Posts Tagged Fail-Safety
The building blocks of an Exasol cluster are commodity Intel servers like e.g. Dell PowerEdge R740 with 96 GB RAM,12 x 1.2 TB SAS Hot-plug hard-drives and 2 x 10Gb Ethernet Cards for the private network. That’s sufficient to deliver outstanding performance combined with high availability. The picture below shows a 4+1 cluster, one of our most popular configurations:
Each active node hosts one database instance that works on its part of the database (A,B,C,D) in an MPP way. The instances communicate over the private network. Optionally, the private network can be separated into one database network and one storage network. In this case, the instances communicate over the database network. Notice that the instances access their part of the database directly on their local hard drives, they do not need the private network respectively the storage network for that. The reserve node becomes relevant only if one of the active nodes fails. The local hard drives are being setup in RAID 1 pairs, so single disk failures can be tolerated without losing database availability. Not listed is the license node that is required to boot the cluster initially. After that, the license node is no longer required to keep the cluster running.

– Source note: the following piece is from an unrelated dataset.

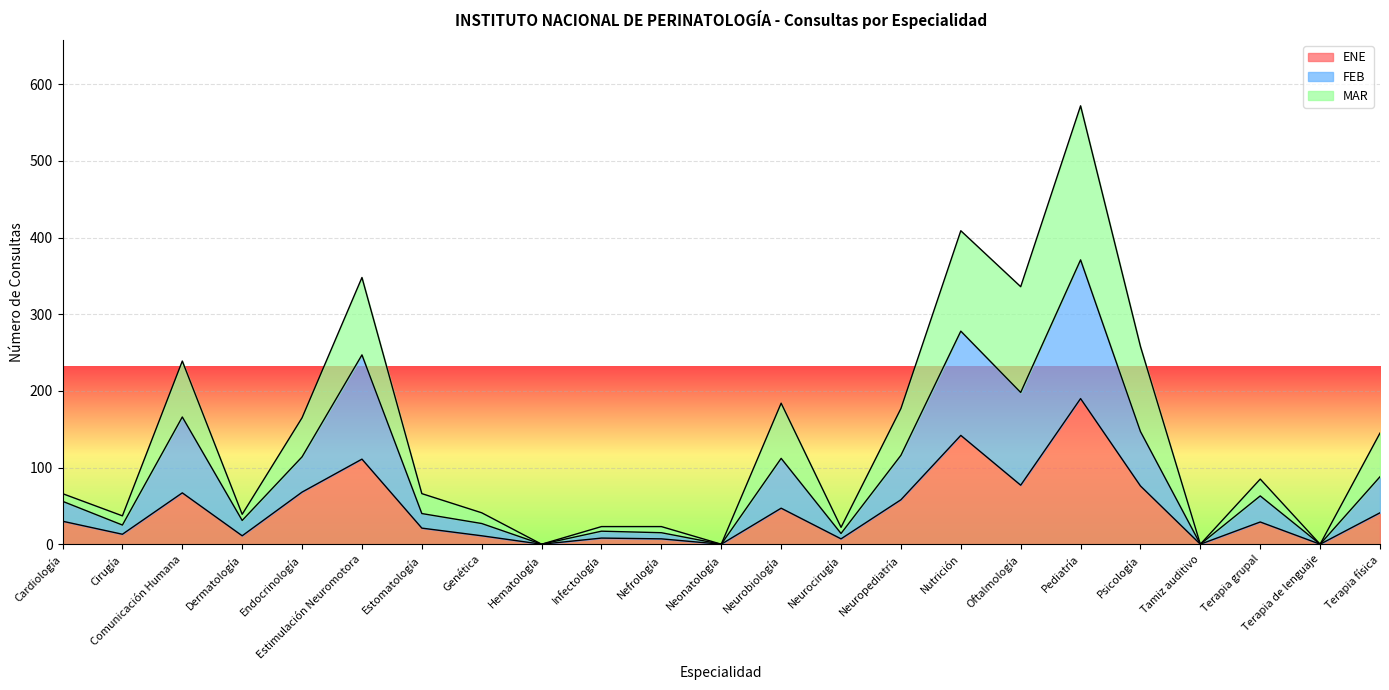

The value of ENE at Cardiología is 45. True or false?

False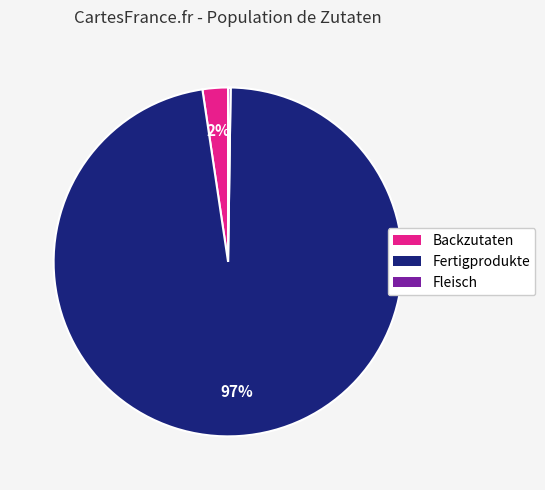

Is there any slice that represents more than half of the pie?

Yes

If data volumes with redundancy 2 are in use – which is the most common case – then each node holds a copy of the data operated on by a neighbor node:
If a Master-Segment like A is modified, the Slave-Segment (A’) is synchronized accordingly over the private network respectively the storage network.
Availability comes with a price: The raw disk capacity is reduced by half because of the RAID 1 mirroring and again by half because of the redundancy 2, so you remain with approximately (Linux OS and database software also require a small amount of disk space) 1/4 of your raw disk capacity. But since we are running on commodity hardware – no storage servers, no SAN, no SSDs required etc. – this is actually a very competitive price.
Now what if one node fails?
ExaClusterOS – Exasols Clusterware – will detect the node failure within seconds and shutdown all remaining database instances in order to preserve a consistent state of the database. Then it restarts them again on the still available 3 nodes and also on the Reserve node that now becomes an Active node too. The database itself becomes available again with the node n15 now immediately working with segment B’.
The downtime of the system caused by the node failure is below 30 seconds typically. The restart of the database triggers a threshold called Restore Delay which defaults to 10 Minutes. If within that time the failed node becomes available again, we will just re-synchronize the segments (A’ and B in the example) which can be done fast. The instance on n15 will then work with the segment B as a Master-Segment until the database is manually restarted. Then n15 becomes a reserve node again and n12 is active with an instance running there.
If the failed node doesn’t come back within Restore Delay:
We will then create new segments on node n15: A’ is copied from n11 and B is copied from n13. This activity is time-consuming and puts a significant load on the private network, which is why configuring a dedicated storage network may be beneficial to avoid a drop in performance during that period. A new reserve node should now be added to the cluster, replacing the crashed n12.